:: TASK INPUT

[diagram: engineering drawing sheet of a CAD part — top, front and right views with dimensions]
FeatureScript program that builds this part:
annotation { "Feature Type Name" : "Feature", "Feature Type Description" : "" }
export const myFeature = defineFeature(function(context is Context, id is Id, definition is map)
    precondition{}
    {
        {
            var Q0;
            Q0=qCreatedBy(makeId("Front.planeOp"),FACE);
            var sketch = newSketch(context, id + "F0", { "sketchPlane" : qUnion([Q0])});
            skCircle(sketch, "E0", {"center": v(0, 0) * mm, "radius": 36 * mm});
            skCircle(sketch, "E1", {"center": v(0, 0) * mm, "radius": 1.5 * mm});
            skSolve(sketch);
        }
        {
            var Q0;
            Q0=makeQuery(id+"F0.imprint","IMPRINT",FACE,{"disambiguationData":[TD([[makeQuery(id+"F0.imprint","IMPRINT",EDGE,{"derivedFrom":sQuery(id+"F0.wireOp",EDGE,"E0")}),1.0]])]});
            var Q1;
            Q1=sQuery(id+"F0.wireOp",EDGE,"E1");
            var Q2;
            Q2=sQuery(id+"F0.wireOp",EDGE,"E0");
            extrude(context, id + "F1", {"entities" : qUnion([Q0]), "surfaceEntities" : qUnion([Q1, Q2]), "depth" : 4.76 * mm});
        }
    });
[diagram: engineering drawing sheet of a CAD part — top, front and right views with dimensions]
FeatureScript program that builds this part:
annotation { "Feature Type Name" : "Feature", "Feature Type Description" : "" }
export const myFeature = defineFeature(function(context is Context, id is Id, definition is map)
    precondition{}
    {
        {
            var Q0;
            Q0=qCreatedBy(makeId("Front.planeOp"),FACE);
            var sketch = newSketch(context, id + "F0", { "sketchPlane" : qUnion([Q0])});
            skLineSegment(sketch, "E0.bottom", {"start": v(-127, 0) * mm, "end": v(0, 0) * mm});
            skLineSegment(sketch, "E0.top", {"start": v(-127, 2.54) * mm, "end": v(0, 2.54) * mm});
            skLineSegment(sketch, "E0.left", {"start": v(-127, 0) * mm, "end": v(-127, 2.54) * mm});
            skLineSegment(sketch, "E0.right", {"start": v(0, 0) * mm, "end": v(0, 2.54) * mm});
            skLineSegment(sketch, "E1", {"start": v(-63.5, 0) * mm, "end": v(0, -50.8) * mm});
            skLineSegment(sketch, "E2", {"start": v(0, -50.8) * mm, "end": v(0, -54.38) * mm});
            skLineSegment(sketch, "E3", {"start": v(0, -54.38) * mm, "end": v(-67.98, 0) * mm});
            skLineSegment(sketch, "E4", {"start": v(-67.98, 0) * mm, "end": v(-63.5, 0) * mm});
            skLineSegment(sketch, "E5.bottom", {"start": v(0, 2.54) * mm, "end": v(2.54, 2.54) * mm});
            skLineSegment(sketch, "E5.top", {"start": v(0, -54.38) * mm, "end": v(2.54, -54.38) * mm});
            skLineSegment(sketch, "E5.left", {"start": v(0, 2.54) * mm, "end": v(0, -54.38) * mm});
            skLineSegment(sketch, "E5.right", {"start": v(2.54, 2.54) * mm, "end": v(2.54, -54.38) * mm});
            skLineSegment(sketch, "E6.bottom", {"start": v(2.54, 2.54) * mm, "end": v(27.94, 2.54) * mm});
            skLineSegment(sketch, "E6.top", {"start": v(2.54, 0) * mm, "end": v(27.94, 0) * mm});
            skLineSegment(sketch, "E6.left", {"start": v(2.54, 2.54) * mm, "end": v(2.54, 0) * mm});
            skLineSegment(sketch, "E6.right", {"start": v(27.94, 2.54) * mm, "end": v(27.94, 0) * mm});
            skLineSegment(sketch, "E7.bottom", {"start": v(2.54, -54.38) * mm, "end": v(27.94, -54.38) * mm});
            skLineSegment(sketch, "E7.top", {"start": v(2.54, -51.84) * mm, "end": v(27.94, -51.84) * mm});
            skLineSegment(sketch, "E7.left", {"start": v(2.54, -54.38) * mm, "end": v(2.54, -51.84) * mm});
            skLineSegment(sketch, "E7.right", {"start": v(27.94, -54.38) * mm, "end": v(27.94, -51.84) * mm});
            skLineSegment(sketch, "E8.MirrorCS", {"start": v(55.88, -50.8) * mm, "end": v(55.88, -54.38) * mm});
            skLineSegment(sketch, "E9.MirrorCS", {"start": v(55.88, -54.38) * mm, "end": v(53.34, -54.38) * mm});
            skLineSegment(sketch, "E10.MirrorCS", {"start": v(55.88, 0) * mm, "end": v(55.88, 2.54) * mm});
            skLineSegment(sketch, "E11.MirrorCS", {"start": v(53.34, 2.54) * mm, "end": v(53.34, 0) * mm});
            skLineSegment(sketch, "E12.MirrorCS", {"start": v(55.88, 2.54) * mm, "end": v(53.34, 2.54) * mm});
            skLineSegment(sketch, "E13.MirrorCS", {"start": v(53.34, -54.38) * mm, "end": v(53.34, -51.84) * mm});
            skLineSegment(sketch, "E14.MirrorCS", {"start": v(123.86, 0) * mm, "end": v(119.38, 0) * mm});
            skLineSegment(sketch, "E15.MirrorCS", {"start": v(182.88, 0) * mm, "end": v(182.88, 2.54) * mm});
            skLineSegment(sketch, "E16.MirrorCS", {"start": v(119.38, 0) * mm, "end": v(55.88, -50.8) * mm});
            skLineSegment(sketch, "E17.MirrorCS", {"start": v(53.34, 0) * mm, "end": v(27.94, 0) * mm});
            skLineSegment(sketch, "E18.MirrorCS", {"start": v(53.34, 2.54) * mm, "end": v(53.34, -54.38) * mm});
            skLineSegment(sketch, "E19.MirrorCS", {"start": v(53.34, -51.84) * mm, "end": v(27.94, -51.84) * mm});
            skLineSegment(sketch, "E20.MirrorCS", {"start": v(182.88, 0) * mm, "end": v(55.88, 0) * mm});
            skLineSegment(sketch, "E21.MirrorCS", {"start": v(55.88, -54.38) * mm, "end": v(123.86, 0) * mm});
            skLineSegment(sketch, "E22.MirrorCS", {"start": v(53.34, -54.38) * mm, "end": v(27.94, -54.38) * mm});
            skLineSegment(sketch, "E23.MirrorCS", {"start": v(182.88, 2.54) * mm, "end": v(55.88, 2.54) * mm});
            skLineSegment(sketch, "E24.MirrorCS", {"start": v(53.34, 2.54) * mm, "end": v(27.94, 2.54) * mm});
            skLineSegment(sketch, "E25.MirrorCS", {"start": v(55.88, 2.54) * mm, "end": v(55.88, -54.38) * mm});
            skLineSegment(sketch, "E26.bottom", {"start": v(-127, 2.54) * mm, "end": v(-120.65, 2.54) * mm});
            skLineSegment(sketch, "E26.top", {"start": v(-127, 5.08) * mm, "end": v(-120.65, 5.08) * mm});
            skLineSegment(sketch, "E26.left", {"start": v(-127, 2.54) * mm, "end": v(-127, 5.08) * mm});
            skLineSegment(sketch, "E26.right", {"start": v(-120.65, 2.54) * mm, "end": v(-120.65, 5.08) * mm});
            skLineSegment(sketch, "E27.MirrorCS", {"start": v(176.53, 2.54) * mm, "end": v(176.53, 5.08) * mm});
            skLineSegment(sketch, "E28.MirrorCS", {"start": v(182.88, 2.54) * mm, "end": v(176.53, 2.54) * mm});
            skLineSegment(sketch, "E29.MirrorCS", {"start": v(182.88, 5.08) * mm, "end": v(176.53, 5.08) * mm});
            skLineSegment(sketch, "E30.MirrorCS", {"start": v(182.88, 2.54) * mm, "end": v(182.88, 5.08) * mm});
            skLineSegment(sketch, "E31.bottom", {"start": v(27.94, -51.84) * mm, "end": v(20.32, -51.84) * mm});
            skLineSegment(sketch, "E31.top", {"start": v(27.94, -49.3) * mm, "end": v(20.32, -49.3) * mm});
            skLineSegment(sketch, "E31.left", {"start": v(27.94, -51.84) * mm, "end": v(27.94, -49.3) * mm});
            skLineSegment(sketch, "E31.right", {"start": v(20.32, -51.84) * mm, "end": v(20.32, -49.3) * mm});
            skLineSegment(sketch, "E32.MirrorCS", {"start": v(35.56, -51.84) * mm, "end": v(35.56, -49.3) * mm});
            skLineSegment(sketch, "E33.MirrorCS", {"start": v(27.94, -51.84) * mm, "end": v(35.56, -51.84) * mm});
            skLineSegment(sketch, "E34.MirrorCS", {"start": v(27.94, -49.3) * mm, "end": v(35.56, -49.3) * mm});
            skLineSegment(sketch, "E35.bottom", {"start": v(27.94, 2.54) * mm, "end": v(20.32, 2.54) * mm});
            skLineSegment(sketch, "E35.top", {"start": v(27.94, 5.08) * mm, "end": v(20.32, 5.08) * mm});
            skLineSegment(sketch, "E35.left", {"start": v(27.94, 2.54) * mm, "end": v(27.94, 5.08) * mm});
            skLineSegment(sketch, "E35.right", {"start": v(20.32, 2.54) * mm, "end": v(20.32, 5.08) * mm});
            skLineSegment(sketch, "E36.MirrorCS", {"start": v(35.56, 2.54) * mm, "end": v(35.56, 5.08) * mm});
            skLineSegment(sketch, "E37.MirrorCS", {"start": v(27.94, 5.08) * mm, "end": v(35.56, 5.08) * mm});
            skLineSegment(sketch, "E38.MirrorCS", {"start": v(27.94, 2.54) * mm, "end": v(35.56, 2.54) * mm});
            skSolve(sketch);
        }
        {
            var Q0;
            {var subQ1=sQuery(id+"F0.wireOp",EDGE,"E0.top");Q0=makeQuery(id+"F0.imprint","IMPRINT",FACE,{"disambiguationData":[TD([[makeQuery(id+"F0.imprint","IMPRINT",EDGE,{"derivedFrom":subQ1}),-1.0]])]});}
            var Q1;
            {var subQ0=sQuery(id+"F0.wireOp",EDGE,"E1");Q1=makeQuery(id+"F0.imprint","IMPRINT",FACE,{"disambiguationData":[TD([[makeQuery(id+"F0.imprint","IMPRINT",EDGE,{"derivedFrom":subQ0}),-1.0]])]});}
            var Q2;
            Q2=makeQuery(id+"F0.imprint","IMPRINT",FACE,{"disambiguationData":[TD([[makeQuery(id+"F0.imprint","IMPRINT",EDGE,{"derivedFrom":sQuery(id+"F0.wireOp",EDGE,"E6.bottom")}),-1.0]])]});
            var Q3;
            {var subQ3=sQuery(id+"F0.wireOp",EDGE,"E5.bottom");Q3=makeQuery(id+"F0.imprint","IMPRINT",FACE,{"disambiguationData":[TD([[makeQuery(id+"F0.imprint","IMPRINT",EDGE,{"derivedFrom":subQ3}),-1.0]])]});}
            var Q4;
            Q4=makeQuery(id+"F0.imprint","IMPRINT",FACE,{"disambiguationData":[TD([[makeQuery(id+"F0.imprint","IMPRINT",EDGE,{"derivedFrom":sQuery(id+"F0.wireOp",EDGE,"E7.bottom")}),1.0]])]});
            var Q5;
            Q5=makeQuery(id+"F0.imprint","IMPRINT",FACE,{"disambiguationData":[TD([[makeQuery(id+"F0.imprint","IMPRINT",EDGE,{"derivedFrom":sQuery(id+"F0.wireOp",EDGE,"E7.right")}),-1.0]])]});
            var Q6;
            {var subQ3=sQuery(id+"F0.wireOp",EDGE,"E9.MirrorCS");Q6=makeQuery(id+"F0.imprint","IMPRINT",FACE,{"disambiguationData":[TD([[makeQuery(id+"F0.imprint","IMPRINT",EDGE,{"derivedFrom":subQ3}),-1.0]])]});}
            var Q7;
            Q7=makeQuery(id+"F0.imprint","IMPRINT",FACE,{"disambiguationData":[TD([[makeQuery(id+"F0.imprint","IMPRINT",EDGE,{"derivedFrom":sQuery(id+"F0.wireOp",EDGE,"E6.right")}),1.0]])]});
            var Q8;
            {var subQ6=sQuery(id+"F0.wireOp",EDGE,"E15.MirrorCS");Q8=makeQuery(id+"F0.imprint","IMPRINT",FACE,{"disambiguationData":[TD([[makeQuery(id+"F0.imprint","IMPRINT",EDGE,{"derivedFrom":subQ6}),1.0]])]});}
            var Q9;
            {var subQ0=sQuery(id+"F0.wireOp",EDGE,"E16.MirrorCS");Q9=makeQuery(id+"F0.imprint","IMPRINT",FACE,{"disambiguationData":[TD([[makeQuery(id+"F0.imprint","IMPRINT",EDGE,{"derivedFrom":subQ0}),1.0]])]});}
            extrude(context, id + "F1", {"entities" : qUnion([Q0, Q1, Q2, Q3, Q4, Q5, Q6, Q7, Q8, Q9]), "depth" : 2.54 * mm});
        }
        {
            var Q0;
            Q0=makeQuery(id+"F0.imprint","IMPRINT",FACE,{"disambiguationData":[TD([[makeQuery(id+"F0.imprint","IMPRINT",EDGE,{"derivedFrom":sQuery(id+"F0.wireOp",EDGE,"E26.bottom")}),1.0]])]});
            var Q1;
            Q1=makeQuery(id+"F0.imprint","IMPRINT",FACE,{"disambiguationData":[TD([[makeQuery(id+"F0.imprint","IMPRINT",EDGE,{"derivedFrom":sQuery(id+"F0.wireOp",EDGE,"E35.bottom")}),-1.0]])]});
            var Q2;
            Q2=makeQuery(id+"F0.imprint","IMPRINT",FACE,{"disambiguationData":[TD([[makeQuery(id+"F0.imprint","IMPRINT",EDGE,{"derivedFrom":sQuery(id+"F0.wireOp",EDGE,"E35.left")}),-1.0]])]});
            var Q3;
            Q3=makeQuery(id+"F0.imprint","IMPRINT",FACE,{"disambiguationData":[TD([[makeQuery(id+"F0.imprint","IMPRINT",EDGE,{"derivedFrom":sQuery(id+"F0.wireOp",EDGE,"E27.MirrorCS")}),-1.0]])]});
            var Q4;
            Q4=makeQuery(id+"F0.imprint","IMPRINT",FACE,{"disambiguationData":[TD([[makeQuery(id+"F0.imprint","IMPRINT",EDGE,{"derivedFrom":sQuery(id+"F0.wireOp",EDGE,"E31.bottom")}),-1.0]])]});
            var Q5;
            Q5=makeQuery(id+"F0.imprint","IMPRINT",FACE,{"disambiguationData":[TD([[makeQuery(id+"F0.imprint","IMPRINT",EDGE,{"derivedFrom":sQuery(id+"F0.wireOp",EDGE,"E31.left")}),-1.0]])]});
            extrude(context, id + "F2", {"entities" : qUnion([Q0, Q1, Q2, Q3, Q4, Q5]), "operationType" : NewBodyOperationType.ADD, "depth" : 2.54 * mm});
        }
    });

::::

List every line of the material above that contains the word "depth", matching uppercase and lowercase letters exactly.

- SOLUTION TO THE PROBLEM -
            extrude(context, id + "F1", {"entities" : qUnion([Q0]), "surfaceEntities" : qUnion([Q1, Q2]), "depth" : 4.76 * mm});
            extrude(context, id + "F1", {"entities" : qUnion([Q0, Q1, Q2, Q3, Q4, Q5, Q6, Q7, Q8, Q9]), "depth" : 2.54 * mm});
            extrude(context, id + "F2", {"entities" : qUnion([Q0, Q1, Q2, Q3, Q4, Q5]), "operationType" : NewBodyOperationType.ADD, "depth" : 2.54 * mm});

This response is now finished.